I’m experimenting with the AoT compiler functorch.compile (experimental) — functorch 0.2.1 documentation and I’m trying to see if it can capture the forwards, backwards, and optimizer graphs. (pytorch v1.12 on cpu)
My code is:
import torch
import torch.nn as nn
from functorch.compile import aot_function
class MyModule(nn.Module):
def __init__(self):
super().__init__()
self.ln1 = nn.Linear(32, 32)
self.relu = nn.ReLU()
self.loss = nn.MSELoss()
def forward(self, x):
x = self.relu(self.ln1(x))
return x
model = MyModule().train()
optimizer = torch.optim.SGD(model.parameters(), lr=1e-4)
criterion = nn.MSELoss()
# This will print the full foward backwards graph!
def training_iter_fn(x, y):
pred = model(x)
loss = criterion(pred, y)
loss.backward()
optimizer.step()
optimizer.zero_grad()
return loss
def compiler_fn(fx_module: torch.fx.GraphModule, example_inputs):
print(fx_module.code)
print(example_inputs)
return fx_module
# Pass on the compiler_fn to the aot_function API
aot_print_fn = aot_function(training_iter_fn, fw_compiler=compiler_fn, bw_compiler=compiler_fn)
x = torch.randn(1, 32)
y = x**2 / 5.
loss = training_iter_fn(x, y)
print(loss)
It works with just the forwards and backwards.
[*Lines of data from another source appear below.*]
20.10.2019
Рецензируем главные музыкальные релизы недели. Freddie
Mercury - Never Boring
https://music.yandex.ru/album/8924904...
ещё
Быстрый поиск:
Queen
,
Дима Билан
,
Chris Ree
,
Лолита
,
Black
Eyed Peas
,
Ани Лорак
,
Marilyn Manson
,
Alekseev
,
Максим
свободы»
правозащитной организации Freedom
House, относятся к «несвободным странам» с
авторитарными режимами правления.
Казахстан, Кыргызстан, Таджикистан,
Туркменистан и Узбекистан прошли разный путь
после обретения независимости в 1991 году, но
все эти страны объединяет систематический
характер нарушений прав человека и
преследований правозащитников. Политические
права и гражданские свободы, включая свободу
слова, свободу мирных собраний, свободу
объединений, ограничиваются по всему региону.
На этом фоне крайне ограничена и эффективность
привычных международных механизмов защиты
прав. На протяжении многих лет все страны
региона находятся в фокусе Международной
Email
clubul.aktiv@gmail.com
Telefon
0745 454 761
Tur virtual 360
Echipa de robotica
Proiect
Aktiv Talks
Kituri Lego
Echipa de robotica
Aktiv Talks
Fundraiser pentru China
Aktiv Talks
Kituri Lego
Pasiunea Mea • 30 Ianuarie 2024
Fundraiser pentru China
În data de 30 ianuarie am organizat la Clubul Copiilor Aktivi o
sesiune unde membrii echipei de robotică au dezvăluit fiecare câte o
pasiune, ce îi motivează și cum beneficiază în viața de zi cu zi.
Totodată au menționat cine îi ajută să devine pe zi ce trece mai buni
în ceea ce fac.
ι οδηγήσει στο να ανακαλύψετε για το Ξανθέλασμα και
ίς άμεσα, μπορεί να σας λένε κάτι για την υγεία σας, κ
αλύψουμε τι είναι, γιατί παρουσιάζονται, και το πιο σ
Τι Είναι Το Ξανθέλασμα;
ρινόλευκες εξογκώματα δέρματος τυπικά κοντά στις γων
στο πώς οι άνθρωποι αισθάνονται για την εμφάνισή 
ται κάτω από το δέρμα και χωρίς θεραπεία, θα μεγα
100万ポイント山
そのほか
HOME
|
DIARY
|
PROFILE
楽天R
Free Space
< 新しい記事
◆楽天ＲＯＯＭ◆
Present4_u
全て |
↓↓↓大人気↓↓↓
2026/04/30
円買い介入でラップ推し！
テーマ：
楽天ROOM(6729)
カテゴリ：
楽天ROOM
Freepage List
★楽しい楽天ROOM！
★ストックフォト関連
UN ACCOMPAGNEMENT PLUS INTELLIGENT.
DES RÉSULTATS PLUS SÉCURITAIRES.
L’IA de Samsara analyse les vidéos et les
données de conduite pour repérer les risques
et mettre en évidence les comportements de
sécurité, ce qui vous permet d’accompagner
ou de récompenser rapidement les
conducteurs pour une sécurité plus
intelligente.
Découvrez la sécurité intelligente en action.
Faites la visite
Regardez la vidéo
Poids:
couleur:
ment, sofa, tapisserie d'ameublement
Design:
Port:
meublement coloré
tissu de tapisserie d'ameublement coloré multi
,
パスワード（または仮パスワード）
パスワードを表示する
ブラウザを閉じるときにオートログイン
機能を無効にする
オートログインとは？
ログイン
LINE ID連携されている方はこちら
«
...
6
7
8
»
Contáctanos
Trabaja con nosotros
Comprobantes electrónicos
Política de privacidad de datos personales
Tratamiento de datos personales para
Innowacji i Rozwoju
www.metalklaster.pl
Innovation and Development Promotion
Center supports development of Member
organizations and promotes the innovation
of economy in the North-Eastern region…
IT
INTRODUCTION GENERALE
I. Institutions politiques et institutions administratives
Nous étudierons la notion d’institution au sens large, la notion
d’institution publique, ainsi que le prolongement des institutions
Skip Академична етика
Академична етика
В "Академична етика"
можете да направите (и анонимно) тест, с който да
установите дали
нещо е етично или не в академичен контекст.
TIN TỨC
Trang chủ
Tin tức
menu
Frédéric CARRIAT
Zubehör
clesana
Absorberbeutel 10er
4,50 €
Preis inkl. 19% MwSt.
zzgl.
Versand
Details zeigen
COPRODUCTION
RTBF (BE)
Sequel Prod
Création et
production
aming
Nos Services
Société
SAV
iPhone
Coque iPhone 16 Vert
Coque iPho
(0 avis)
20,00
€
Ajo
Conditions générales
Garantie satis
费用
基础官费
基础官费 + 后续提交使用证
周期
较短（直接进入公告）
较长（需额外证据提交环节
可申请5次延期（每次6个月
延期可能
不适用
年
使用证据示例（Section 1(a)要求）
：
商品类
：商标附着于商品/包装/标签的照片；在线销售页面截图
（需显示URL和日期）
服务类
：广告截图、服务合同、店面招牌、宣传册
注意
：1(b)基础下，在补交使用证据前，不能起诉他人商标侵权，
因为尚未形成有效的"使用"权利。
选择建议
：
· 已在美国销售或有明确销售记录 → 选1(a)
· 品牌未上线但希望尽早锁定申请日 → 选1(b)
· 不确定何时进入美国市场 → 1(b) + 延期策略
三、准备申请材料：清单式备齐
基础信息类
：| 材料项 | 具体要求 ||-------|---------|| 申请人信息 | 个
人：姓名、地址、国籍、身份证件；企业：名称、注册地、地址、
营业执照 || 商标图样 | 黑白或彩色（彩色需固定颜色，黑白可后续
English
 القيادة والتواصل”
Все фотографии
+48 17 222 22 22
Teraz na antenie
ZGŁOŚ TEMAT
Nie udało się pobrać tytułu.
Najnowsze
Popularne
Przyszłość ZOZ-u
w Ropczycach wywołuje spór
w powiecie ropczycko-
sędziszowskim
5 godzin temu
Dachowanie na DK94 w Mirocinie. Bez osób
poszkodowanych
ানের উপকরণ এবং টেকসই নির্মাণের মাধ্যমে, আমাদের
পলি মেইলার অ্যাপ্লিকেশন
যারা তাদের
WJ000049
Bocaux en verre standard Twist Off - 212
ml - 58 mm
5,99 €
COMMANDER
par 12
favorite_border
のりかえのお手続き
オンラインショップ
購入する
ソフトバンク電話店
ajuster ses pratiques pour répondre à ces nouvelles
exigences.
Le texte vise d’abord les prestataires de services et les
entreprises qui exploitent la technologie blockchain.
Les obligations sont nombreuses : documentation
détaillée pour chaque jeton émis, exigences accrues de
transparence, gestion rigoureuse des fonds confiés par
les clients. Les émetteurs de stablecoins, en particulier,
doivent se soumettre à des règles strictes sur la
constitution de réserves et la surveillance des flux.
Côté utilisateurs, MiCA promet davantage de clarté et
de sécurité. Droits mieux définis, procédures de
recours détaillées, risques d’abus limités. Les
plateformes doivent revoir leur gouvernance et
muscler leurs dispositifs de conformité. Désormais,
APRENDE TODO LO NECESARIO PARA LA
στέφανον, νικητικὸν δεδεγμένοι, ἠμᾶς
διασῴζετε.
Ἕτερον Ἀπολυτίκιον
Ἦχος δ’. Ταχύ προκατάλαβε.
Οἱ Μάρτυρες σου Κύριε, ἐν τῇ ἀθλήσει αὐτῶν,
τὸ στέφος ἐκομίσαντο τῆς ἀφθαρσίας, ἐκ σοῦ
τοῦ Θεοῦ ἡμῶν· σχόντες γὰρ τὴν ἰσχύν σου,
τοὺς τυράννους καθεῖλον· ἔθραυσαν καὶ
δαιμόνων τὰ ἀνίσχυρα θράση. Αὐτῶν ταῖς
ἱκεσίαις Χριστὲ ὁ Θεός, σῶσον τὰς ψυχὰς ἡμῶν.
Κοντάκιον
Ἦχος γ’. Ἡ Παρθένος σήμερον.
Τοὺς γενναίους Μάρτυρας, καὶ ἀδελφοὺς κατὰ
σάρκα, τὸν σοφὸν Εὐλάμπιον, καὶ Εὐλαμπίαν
However when I include the optimizer step/zero_grad it successfully prints the graph but then throws and exception of:
File <eval_with_key>.111:29, in forward(self, arg0_1, arg1_1)
27 empty = torch.ops.aten.empty.memory_format([280], dtype = torch.uint8, device = device(type='cpu'))
28 _param_constant0_1 = self._param_constant0
---> 29 add__2 = torch.ops.aten.add_.Tensor(_param_constant0_1, add__1, alpha = -0.0001); _param_constant0_1 = None
30 _param_constant1_1 = self._param_constant1
31 add__3 = torch.ops.aten.add_.Tensor(_param_constant1_1, add_, alpha = -0.0001); _param_constant1_1 = None
File ~/local/anaconda3/envs/dynamo/lib/python3.8/site-packages/torch/_ops.py:257, in OpOverload.__call__(self, *args, **kwargs)
256 def __call__(self, *args, **kwargs):
--> 257 return self._op(*args, **kwargs or {})
RuntimeError: a leaf Variable that requires grad is being used in an in-place operation.
The add__2
node looks like the weight update in the optimizer.
Anyone have an idea why this is being thrown? Thanks.